The names change, the story is the same.
Old neighborhood, long term residents, new interest in the the land because if its charm and location. Homes that are much larger than the original neighborhood plan are built, they change the character of the neighborhood and affect the neighbors property. Some residents get concerned that they could lose this historic neighborhood to this redevelopment boom. Start looking at options. Other people get excited and invest in a rising market. Old settled neighborhood begins to look a bit unsettled.
As the Observer stated it:
Today Americans seek more space than their parents. In new developments bigger homes can be built without hindrances.
But the desire for more space creates a tension in some older neighborhoods, built for the needs of the past. Neighbors there find themselves walking a line between preserving the past and maintaining property rights, promoting growth yet controlling how it takes shape.
Big renovations or teardowns can remove trees as homes take up bigger footprints on their lots. Taller houses can block sunshine or change the streetscape as they supersize. But homeowners have rights, too. And renovations can help boost a community's property values and may get rid of dilapidated buildings retrofitted with nonhistoric touches such as aluminum siding.
And some additional development in existing neighborhoods increases density, reducing the need for more new, sprawling subdivisions that claim undeveloped land on the edge of the city.

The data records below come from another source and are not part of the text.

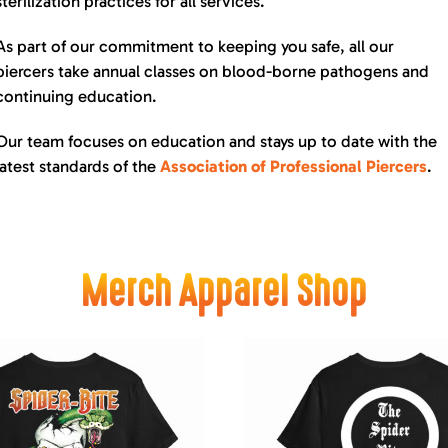
sterilization practices for all services.
As part of our commitment to keeping you safe, all our
piercers take annual classes on blood-borne pathogens and
continuing education.
Our team focuses on education and stays up to date with the
latest standards of the
Association of Professional Piercers
.
Merch Apparel Shop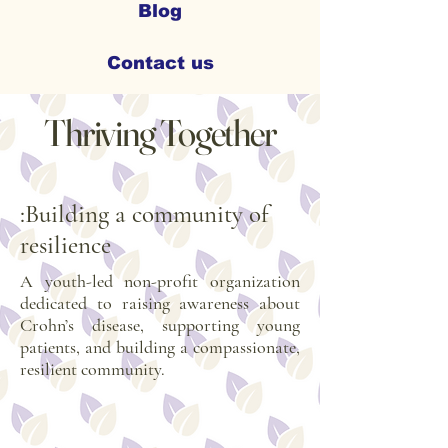
Blog
Contact us
Thriving Together
:Building a community of
resilience
A youth-led non-profit organization
dedicated to raising awareness about
Crohn’s disease, supporting young
patients, and building a compassionate,
resilient community.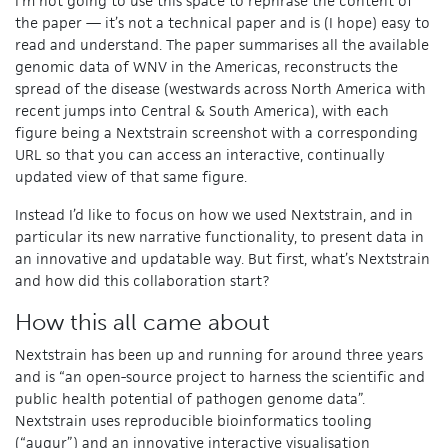
I’m not going to use this space to rephrase the content of
the paper — it’s not a technical paper and is (I hope) easy to
read and understand. The paper summarises all the available
genomic data of WNV in the Americas, reconstructs the
spread of the disease (westwards across North America with
recent jumps into Central & South America), with each
figure being a Nextstrain screenshot with a corresponding
URL so that you can access an interactive, continually
updated view of that same figure.
Instead I’d like to focus on how we used Nextstrain, and in
particular its new narrative functionality, to present data in
an innovative and updatable way. But first, what’s Nextstrain
and how did this collaboration start?
How this all came about
Nextstrain has been up and running for around three years
and is “an open-source project to harness the scientific and
public health potential of pathogen genome data”.
Nextstrain uses reproducible bioinformatics tooling
(“augur”) and an innovative interactive visualisation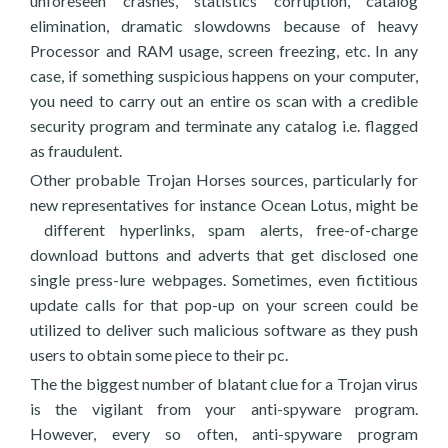
unforeseen crashes, statistics corruption, catalog
elimination, dramatic slowdowns because of heavy
Processor and RAM usage, screen freezing, etc. In any
case, if something suspicious happens on your computer,
you need to carry out an entire os scan with a credible
security program and terminate any catalog i.e. flagged
as fraudulent.
Other probable Trojan Horses sources, particularly for
new representatives for instance Ocean Lotus, might be
different hyperlinks, spam alerts, free-of-charge
download buttons and adverts that get disclosed one
single press-lure webpages. Sometimes, even fictitious
update calls for that pop-up on your screen could be
utilized to deliver such malicious software as they push
users to obtain some piece to their pc.
The the biggest number of blatant clue for a Trojan virus
is the vigilant from your anti-spyware program.
However, every so often, anti-spyware program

On both side of the issue, it creates strains on neighborhood relationships.
What to do?
... historic designations aren't enough. In Plaza-Midwood, the historic district covers a small area of the broader neighborhood, said resident Krista Murphy.

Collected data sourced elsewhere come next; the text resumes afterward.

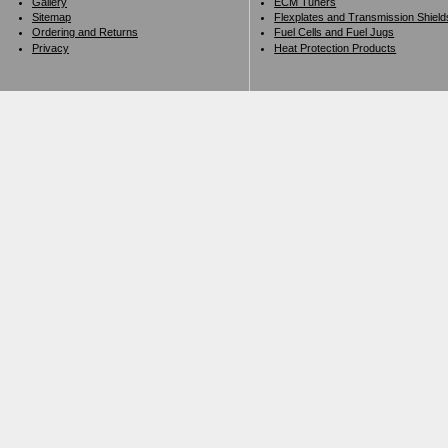
Gallery
ECM Tuners
Sitemap
Flexplates and Transmission Shield
Ordering and Returns
Fuel Cells and Fuel Jugs
Privacy
Heat Protection Products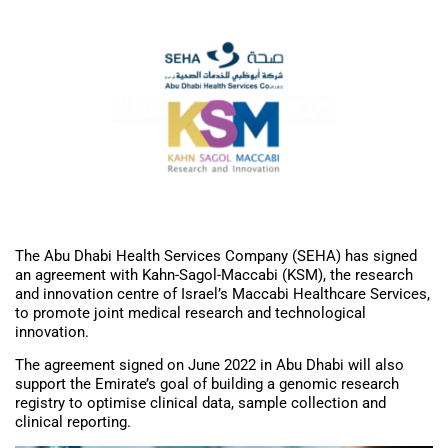
The Abu Dhabi Health Services Company (SEHA) has signed
an agreement with Kahn-Sagol-Maccabi (KSM), the research
and innovation centre of Israel’s Maccabi Healthcare Services,
to promote joint medical research and technological
innovation.
The agreement signed on June 2022 in Abu Dhabi will also
support the Emirate’s goal of building a genomic research
registry to optimise clinical data, sample collection and
clinical reporting.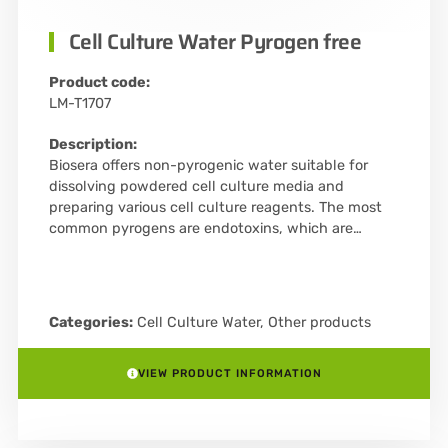
Cell Culture Water Pyrogen free
Product code:
LM-T1707
Description:
Biosera offers non-pyrogenic water suitable for
dissolving powdered cell culture media and
preparing various cell culture reagents. The most
common pyrogens are endotoxins, which are…
Categories:
Cell Culture Water
,
Other products
VIEW PRODUCT INFORMATION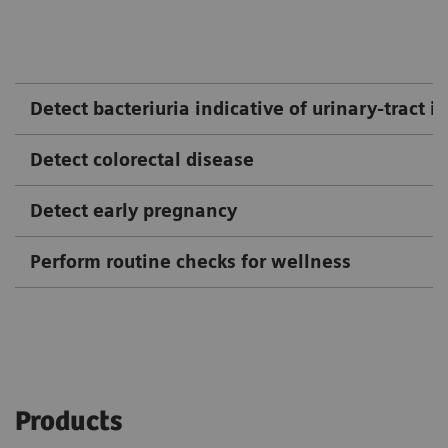
Detect bacteriuria indicative of urinary-tract i
Detect colorectal disease
Detect early pregnancy
Perform routine checks for wellness
Products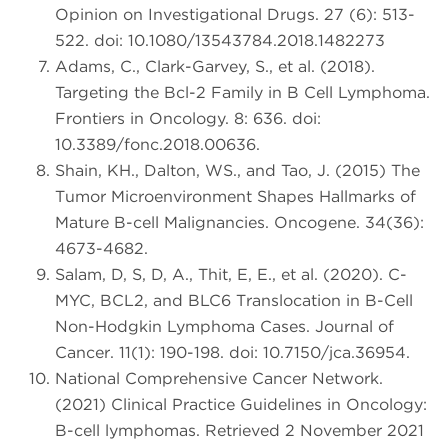
Opinion on Investigational Drugs. 27 (6): 513-
522. doi: 10.1080/13543784.2018.1482273
Adams, C., Clark-Garvey, S., et al. (2018).
Targeting the Bcl-2 Family in B Cell Lymphoma.
Frontiers in Oncology. 8: 636. doi:
10.3389/fonc.2018.00636.
Shain, KH., Dalton, WS., and Tao, J. (2015) The
Tumor Microenvironment Shapes Hallmarks of
Mature B-cell Malignancies. Oncogene. 34(36):
4673-4682.
Salam, D, S, D, A., Thit, E, E., et al. (2020). C-
MYC, BCL2, and BLC6 Translocation in B-Cell
Non-Hodgkin Lymphoma Cases. Journal of
Cancer. 11(1): 190-198. doi: 10.7150/jca.36954.
National Comprehensive Cancer Network.
(2021) Clinical Practice Guidelines in Oncology:
B-cell lymphomas. Retrieved 2 November 2021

"People are buying the old, little bungalows and putting up these 3,800-square-foot homes that aren't in keeping with the neighborhood," Murphy said. "A lot of us moved here because of the character of the neighborhood, and a lot of the character is being torn down."

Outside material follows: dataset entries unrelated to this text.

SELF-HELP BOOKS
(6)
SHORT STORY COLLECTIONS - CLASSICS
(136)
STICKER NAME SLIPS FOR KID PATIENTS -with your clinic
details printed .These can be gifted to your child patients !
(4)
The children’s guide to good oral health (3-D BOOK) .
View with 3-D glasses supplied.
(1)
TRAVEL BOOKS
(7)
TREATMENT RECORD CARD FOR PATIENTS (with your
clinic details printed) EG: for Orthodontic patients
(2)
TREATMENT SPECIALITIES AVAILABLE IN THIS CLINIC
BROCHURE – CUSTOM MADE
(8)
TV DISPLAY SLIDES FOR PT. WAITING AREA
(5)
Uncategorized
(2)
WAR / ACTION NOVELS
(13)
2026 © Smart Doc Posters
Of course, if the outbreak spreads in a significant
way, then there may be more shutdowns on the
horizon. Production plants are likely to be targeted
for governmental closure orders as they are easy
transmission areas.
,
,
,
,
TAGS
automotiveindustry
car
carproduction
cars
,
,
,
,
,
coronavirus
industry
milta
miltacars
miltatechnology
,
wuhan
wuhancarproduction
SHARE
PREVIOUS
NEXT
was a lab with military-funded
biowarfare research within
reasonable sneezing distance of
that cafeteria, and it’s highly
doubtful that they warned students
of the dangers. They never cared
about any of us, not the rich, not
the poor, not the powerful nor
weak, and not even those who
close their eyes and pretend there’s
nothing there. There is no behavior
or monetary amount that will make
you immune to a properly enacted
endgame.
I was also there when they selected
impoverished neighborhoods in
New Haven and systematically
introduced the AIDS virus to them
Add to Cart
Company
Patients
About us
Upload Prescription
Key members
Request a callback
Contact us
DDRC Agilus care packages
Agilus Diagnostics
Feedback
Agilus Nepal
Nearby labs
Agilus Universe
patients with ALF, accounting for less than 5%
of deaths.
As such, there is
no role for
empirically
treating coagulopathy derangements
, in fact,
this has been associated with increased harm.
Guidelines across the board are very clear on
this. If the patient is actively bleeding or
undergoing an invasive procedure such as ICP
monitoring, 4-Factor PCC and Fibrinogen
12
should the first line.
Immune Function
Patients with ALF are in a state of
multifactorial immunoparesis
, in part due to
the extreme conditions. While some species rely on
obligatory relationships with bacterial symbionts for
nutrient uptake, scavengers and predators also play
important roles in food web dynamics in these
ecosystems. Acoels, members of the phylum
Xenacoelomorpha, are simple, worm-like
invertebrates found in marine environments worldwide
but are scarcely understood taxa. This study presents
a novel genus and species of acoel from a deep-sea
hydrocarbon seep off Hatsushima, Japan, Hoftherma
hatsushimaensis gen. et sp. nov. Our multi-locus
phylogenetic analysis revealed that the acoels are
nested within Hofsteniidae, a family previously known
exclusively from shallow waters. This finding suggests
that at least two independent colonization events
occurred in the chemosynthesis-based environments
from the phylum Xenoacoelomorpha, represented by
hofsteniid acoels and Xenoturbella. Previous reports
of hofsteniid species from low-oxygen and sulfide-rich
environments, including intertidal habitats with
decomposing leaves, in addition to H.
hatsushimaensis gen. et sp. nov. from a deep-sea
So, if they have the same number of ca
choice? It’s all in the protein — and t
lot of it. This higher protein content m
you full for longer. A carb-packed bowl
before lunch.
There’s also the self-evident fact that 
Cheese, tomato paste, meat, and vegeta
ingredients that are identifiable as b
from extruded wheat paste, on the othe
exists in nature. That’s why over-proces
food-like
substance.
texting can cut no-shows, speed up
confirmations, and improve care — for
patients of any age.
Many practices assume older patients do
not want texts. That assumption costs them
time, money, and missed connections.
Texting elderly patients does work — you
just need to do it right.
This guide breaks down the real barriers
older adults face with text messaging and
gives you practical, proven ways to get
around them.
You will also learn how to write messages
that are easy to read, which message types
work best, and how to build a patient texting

So in Charlotte, a new idea surfaced. A community center was the site for a neighborhood association meeting which featured education and information. Tim Griffin, president of the association, invited architects, builders, bankers and other professionals to demonstrate how to renovate and maintain the feeling of the neighborhood. His idea is to inspire. "I'm just so adamant about no more McMansions," he said. "We're not a homeowners' association. We're not a historic district. So the next best thing is to educate."
According to the article, "residents from older communities around uptown have joined forces as Save Our Older Neighborhoods to share ideas on how to preserve their feel and character." I like their acronym.